Think of TCU’s Playoff run, and how the majority of those guys were 5th- and 6th-year starters that benefited from a coaching and schematic change…and then they all graduated, and TCU came hurtling back down to earth.
Likewise, the 2023 Washington Huskies had a bunch of NFL talent but they were older guys who should have been working towards second year NFL contracts instead of smoking some dude who was going to become an Enterprise branch manager.
Or, on a more local level, think about how Javon Foster and Darius Robinson were fringe NFL Draft picks that used their extra year to boost their draft stock. Or even Xavier Delgado – the perpetually “better than other options but not great” – used his sixth year to magically become an outright masher on the interior of the offensive line. To me, it seems obvious that teams that feature more older guys across their two deep will be able to harvest more wins than their younger roster counterparts. I don’t know if that’s special only to a sixth-year player or what will hold once all these super senior-eligible dudes get processed out, but it’s certainly true for now.
Anyway…Mizzou features 29 4th-6th year players. While I have nits to pick with this roster in general, I’m taking the older age skew as a good sign until proven otherwise.
Stars and Positions

Outside of specialists, each position group has at least one blue chipper in it. While this roster has fewer consensus 5-stars than last year’s roster, this is the most total star talent a Missouri roster has had since the dawn of the recruiting service era. Going off of stars, the most talented position groups are the o-line (6 blue chippers) followed by the receivers (5) and safeties (4). Receiver and safety had the most recruiting stars at this time last year, and this year features an equal split of blue-chip talent along both the interior defensive line and the edge rushers (three each). Will these be the three best position groups this year?
What states are the Tigers drawing talent from?

At this time last year, Missouri (29), Florida (11), and Georgia (8) were the top three contributing states of scholarship players to the Missouri football team. This year? Missouri’s lead has shrunk (23), the Floridian contingent has stayed the same but currently ranks third most populous state on the roster (7), while last year’s third place team, Georgia, has added one player (9) and now ranks second. Obviously, Missouri will inevitably recruit more Missourians thanks to, ya know, being located in Missouri along with the very liberal NIL laws the state has to benefit Missouri high school athletes. But if you want to win in college football you need to recruit the best players and, more often than not, the best players reside in the southeastern footprint of the United States.
Here’s a visual representation of the areas that Missouri has drawn talent from to craft the 2025 roster:

The darker the area means the more players the team is pulling from that specific zip code. And, as you can see, the dark areas continue to be the major metro areas you would want the Tigers to target: STL, DFW, ATL, plus a growing contribution from Houston and the middle/southern reaches of Florida.
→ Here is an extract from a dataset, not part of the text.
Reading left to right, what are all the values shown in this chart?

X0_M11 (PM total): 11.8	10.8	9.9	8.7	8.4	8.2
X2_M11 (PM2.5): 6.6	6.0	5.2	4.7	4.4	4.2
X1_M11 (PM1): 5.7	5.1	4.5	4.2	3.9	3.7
Also: hello, KCMO!
Overall – and to no one’s surprise – the roster is skewed heavily to states located in the SEC footprint since, as we all know, the most talented high school football talent tends to come from the southeastern United States. It’s also a lot easier for a staff based in Columbia, Mo. to travel to the southeast than, say, the west coast.
So what’s the point of all this?
This piece is mostly just to act as a depository for my weird data hoarding, if we’re being frank. But also, it serves to give you a better idea of where the roster currently stands and provide a benchmark in order to watch as to how it evolves over time.
I’ll admit it: this is my favorite piece to write every year. I’m not sure if you all get anything out of it but I love deep diving on how a roster gets constructed and where the players come from.
And after five years of recruiting, this roster is 100% guys that Drinkwitz recruited or portalled. I don’t think it’s a coincidence that this team has gotten better as more and more Drinkwitz commits have proliferated the roster and established themselves on the depth chart. Hopefully, more good things come from that as it has over the last two years.